The brain is a sponge, do not drown it
There is no glory in pulling late nights and long hours studying; your brain can only absorb so much daily before it runs out of energy and nothing else is retained. So be sure to look after your number one tool, the brain, with proper time management, good diet, rest and plenty of water.
Do what works for you
We all learn differently, try different styles to help you know, but make sure it is balanced because there is still a lot of theory and academic study required to be an excellent professional. For example, I used videos and reading apps to help me study. Forcing yourself to learn in a way that does not work for you is counterproductive and should be avoided where possible.
Remove negativity and toxicity
There is much negativity and toxicity online, which can passively take away our energy and sometimes our time; if you find yourself in an environment like this, it is best to remove yourself from it and try not to engage with it. Likewise, if you encounter someone negative and abrasive about your goals and journey, it is best to remove them to focus on yourself. Invest your time and energy in your goals, the return on investment will be much greater.
Know when to seek help
Seeking help is one of the best tips available, but knowing when to seek help is a hard thing to do. However, it is recommended. Below are some excellent reads, be sure to look after yourself.
Other useful material
The following resources will be helpful when trying to break into the industry
SOC Analyst study guide
Below is a study guide created for Security Operation Centre analysts. However, many resources, mainly the technical foundations, apply to many different roles in cyber security.
Also included in the guide are links to helpful youtube channels and articles that can help you on your journey. The guide is also FREE and can be duplicated and saved in your Notion so you can retrofit it to your career path and goals.

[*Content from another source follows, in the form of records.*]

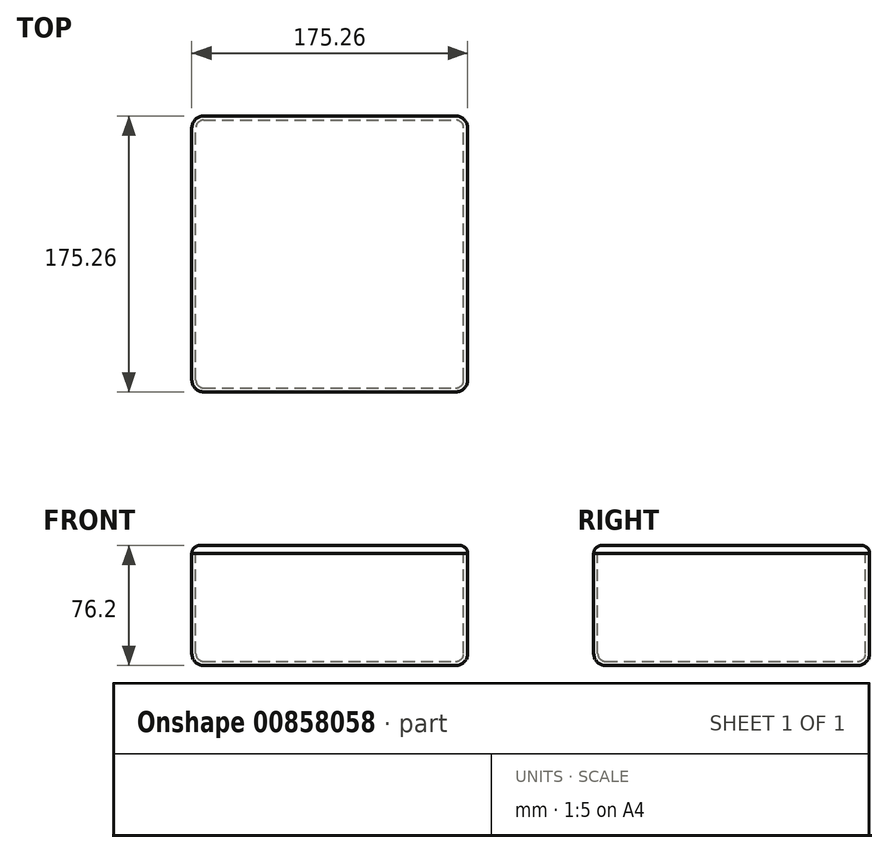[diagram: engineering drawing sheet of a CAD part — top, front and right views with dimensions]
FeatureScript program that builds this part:
annotation { "Feature Type Name" : "Feature", "Feature Type Description" : "" }
export const myFeature = defineFeature(function(context is Context, id is Id, definition is map)
    precondition{}
    {
        {
            var Q0;
            Q0=qCreatedBy(makeId("Top.planeOp"),FACE);
            var sketch = newSketch(context, id + "F0", { "sketchPlane" : qUnion([Q0])});
            skLineSegment(sketch, "E0.bottom", {"start": v(-87.63, -87.63) * mm, "end": v(87.63, -87.63) * mm});
            skLineSegment(sketch, "E0.top", {"start": v(-87.63, 87.63) * mm, "end": v(87.63, 87.63) * mm});
            skLineSegment(sketch, "E0.left", {"start": v(-87.63, -87.63) * mm, "end": v(-87.63, 87.63) * mm});
            skLineSegment(sketch, "E0.right", {"start": v(87.63, -87.63) * mm, "end": v(87.63, 87.63) * mm});
            skPoint(sketch, "E0.middle", {"position": v(0, 0) * mm});
            skSolve(sketch);
        }
        {
            var Q0;
            Q0=makeQuery(id+"F0.imprint","IMPRINT",FACE,{"disambiguationData":[TD([[makeQuery(id+"F0.imprint","IMPRINT",EDGE,{"derivedFrom":sQuery(id+"F0.wireOp",EDGE,"E0.bottom")}),1.0]])]});
            extrude(context, id + "F1", {"entities" : qUnion([Q0]), "depth" : 71.12 * mm, "offsetDistance" : 25.4 * mm});
        }
        {
            var Q0;
            Q0=makeQuery(id+"F1.opExtrude","SWEPT_EDGE",EDGE,{"disambiguationData":[OSD([sQuery(id+"F0.wireOp",EDGE,"E0.top"),sQuery(id+"F0.wireOp",EDGE,"E0.left")])]});
            var Q1;
            Q1=makeQuery(id+"F1.opExtrude","SWEPT_EDGE",EDGE,{"disambiguationData":[OSD([sQuery(id+"F0.wireOp",EDGE,"E0.top"),sQuery(id+"F0.wireOp",EDGE,"E0.right")])]});
            var Q2;
            Q2=makeQuery(id+"F1.opExtrude","SWEPT_EDGE",EDGE,{"disambiguationData":[OSD([sQuery(id+"F0.wireOp",EDGE,"E0.bottom"),sQuery(id+"F0.wireOp",EDGE,"E0.left")])]});
            var Q3;
            Q3=makeQuery(id+"F1.opExtrude","SWEPT_EDGE",EDGE,{"disambiguationData":[OSD([sQuery(id+"F0.wireOp",EDGE,"E0.bottom"),sQuery(id+"F0.wireOp",EDGE,"E0.right")])]});
            var Q4;
            Q4=makeQuery(id+"F1.opExtrude","CAP_EDGE",EDGE,{"disambiguationData":[OSD([sQuery(id+"F0.wireOp",EDGE,"E0.left")])],"isStart":true});
            var Q5;
            Q5=makeQuery(id+"F1.opExtrude","CAP_EDGE",EDGE,{"disambiguationData":[OSD([sQuery(id+"F0.wireOp",EDGE,"E0.bottom")])],"isStart":true});
            var Q6;
            Q6=makeQuery(id+"F1.opExtrude","CAP_EDGE",EDGE,{"disambiguationData":[OSD([sQuery(id+"F0.wireOp",EDGE,"E0.top")])],"isStart":true});
            var Q7;
            Q7=makeQuery(id+"F1.opExtrude","CAP_EDGE",EDGE,{"disambiguationData":[OSD([sQuery(id+"F0.wireOp",EDGE,"E0.right")])],"isStart":true});
            fillet(context, id + "F2", {"entities" : qUnion([Q0, Q1, Q2, Q3, Q4, Q5, Q6, Q7]), "radius" : 7.62 * mm, "tangentPropagation" : true, "allowEdgeOverflow" : false});
        }
        {
            var Q0;
            Q0=makeQuery(id+"F1.opExtrude","CAP_FACE",FACE,{"disambiguationData":[OSD([sQuery(id+"F0.wireOp",EDGE,"E0.bottom"),sQuery(id+"F0.wireOp",EDGE,"E0.top"),sQuery(id+"F0.wireOp",EDGE,"E0.left"),sQuery(id+"F0.wireOp",EDGE,"E0.right")])],"isStart":false});
            shell(context, id + "F3", {"entities" : qUnion([Q0]), "thickness" : 2.54 * mm});
        }
        {
            var Q0;
            Q0=makeQuery(id+"F1.opExtrude","CAP_FACE",FACE,{"disambiguationData":[OSD([sQuery(id+"F0.wireOp",EDGE,"E0.bottom"),sQuery(id+"F0.wireOp",EDGE,"E0.top"),sQuery(id+"F0.wireOp",EDGE,"E0.left"),sQuery(id+"F0.wireOp",EDGE,"E0.right")])],"isStart":false});
            var sketch = newSketch(context, id + "F4", { "sketchPlane" : qUnion([Q0])});
            skArc(sketch, "E1.0", {"start": v(-80.01, 87.63) * mm, "mid": v(-85.4, 85.4) * mm, "end": v(-87.63, 80.01) * mm});
            skLineSegment(sketch, "E1.1", {"start": v(-87.63, -80.01) * mm, "end": v(-87.63, 80.01) * mm});
            skArc(sketch, "E1.2", {"start": v(-87.63, -80.01) * mm, "mid": v(-85.4, -85.4) * mm, "end": v(-80, -87.63) * mm});
            skLineSegment(sketch, "E1.3", {"start": v(-80, -87.63) * mm, "end": v(80.01, -87.63) * mm});
            skArc(sketch, "E1.4", {"start": v(80.01, -87.63) * mm, "mid": v(85.4, -85.4) * mm, "end": v(87.63, -80) * mm});
            skLineSegment(sketch, "E1.5", {"start": v(87.63, -80) * mm, "end": v(87.63, 80.01) * mm});
            skArc(sketch, "E1.6", {"start": v(87.63, 80.01) * mm, "mid": v(85.4, 85.4) * mm, "end": v(80, 87.63) * mm});
            skLineSegment(sketch, "E1.7", {"start": v(-80.01, 87.63) * mm, "end": v(80, 87.63) * mm});
            skSolve(sketch);
        }
        {
            var Q0;
            Q0 = qSketchRegion(id + "F4", true);
            extrude(context, id + "F5", {"entities" : qUnion([Q0]), "depth" : 5.08 * mm, "offsetDistance" : 25.4 * mm});
        }
        {
            var Q0;
            Q0=makeQuery(id+"F5.opExtrude","CAP_EDGE",EDGE,{"disambiguationData":[OSD([sQuery(id+"F4.wireOp",EDGE,"E1.5")])],"isStart":false});
            fillet(context, id + "F6", {"entities" : qUnion([Q0]), "radius" : 5.08 * mm, "tangentPropagation" : true, "allowEdgeOverflow" : false});
        }
    });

The SOC Analyst Study guide
Content created by Gerald Auger, this website includes some comprehensive videos on cybersecurity skills, CVs & Resumes, breaking into the industry, tools and more. It is recommended that you use these videos to help you with your approach to breaking into the industry.
The sole purpose of this is to inform the reader on how to best approach their job search; it is a very competitive industry, and the shotgun apply approach is very ineffective. Also, not using your network is a disservice to yourself and your efforts.